JOB ITEM: Please count the lines of the material below that contain the string "base" with matching case, and reply with only the number.

EXTRACTED RECORDS:
____

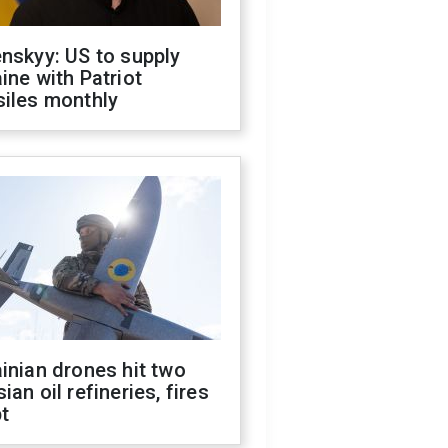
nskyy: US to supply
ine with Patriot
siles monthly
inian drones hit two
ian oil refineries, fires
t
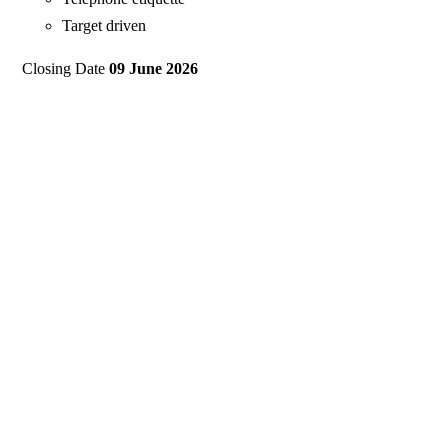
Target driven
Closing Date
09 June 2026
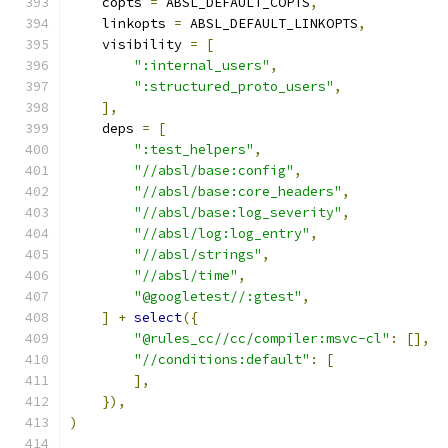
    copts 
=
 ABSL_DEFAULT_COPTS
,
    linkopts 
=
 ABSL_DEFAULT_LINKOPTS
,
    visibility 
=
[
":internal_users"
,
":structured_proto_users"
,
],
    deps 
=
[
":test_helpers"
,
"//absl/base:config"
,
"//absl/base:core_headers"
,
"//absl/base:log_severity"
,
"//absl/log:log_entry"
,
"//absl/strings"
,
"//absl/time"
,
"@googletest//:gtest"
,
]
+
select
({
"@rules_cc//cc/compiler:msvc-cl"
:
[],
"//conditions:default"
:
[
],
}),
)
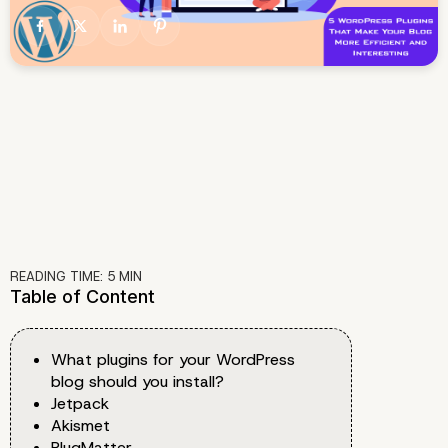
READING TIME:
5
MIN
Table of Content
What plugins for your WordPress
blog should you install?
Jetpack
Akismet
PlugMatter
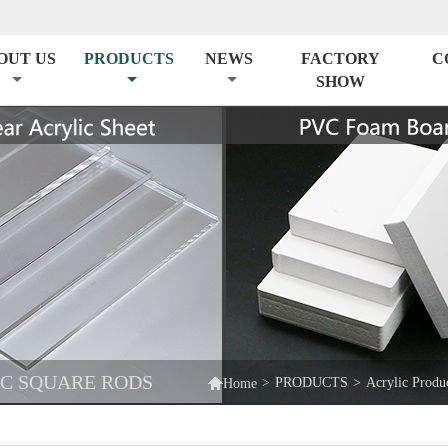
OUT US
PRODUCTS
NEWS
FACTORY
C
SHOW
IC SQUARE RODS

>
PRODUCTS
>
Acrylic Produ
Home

____

TASK ANSWER: 3